Mit seinen Angriffen gegen die Entscheidung des Verwaltungsgerichts kann der Antragsteller daher im Ergebnis nicht durchdringen. Ob § 29 Abs. 2 LuftVZO entsprechend herangezogen werden kann, wie das Verwaltungsgericht gemeint hat, ist angesichts der dargestellten normativen Ausgangslage letztlich nicht entscheidend. Es liegt in Abwägung mit den hohen Schutzgütern von Leib, Leben und Gesundheit von Personen sowie der Sicherheit des Flugverkehrs auch kein unverhältnismäßiger Eingriff in die Berufsfreiheit (Art. 12 GG) vor, wenn dem Antragsteller nach einer rd. 10jährigen Flugpause auferlegt ist, den Nachweis der Befähigung zum Instrumentenflug (erneut) zu führen. Bei der IR(A) handelt es sich um eine fliegerische Berechtigung, die - wie die Regelungen in JAR-FCL 1.185 und 1.246 zeigen - nicht voraussetzungslos verlängert oder erneuert wird.

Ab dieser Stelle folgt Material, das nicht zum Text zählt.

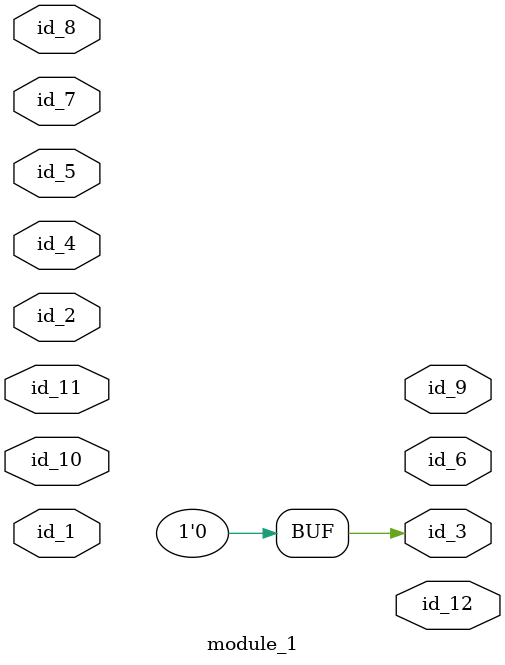
<source format=v>
module module_0 ();
  wire id_1;
endmodule
module module_1 (
    id_1,
    id_2,
    id_3,
    id_4,
    id_5,
    id_6,
    id_7,
    id_8,
    id_9,
    id_10,
    id_11,
    id_12
);
  output wire id_12;
  inout wire id_11;
  input wire id_10;
  output wire id_9;
  inout wire id_8;
  input wire id_7;
  output wire id_6;
  inout wire id_5;
  input wire id_4;
  output wire id_3;
  inout wire id_2;
  input wire id_1;
  initial begin : LABEL_0
    id_3 <= 1'b0;
  end
  module_0 modCall_1 ();
endmodule

</source>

Dies galt auch bei vor dem 30.04.2003 erworbenen Pilotenlizenzen, wie der des Antragstellers (vgl. § 17 Abs. 2 LuftPersV 1984), worauf das Verwaltungsgericht hinweist. Auch bei Fortgeltung alten Rechts hätte er bei der Erneuerung einer Erlaubnis, die länger als 3 Jahre abgelaufen war, zusätzlich zum Überprüfungsflug nach Instrumentenflugregeln die theoretische Prüfung wiederholen müssen (vgl. § 17 Abs. 3 LuftPersV 1984). Dem Antragsteller wird mit der Anwendung von neuem Recht, d.h. hier JAR-FCL 1.185 c), mithin nicht etwas genommen, worauf er nach altem Recht uneingeschränkten Anspruch gehabt hätte. Darin, dass Piloten, die - anders als der Antragsteller - in der Vergangenheit ihre alten ICAO-Lizenzen haben rechtzeitig umschreiben und erneuern lassen, nicht den Anforderungen nach JAR-FCL 1.185 c) genügen müssen, liegt aufgrund des abweichenden Sachverhaltes keine unverhältnismäßige Ungleichbehandlung iSv Art. 12 Abs. 1, 3 Abs. 1 GG. Die Musterberechtigung A 320 ersetzt die von der Antragsgegnerin für die Erneuerung seiner Lizenz geforderte Überprüfung der theoretischen Kenntnisse für den Erwerb der IR(A) - entgegen der Auffassung des Antragstellers - auch dann nicht, wenn das Muster ausschließlich unter Instrumentenflugbedingungen geflogen wird, da es sich nach dem FCL-Lizensierungssystem um getrennte Berechtigungen handelt.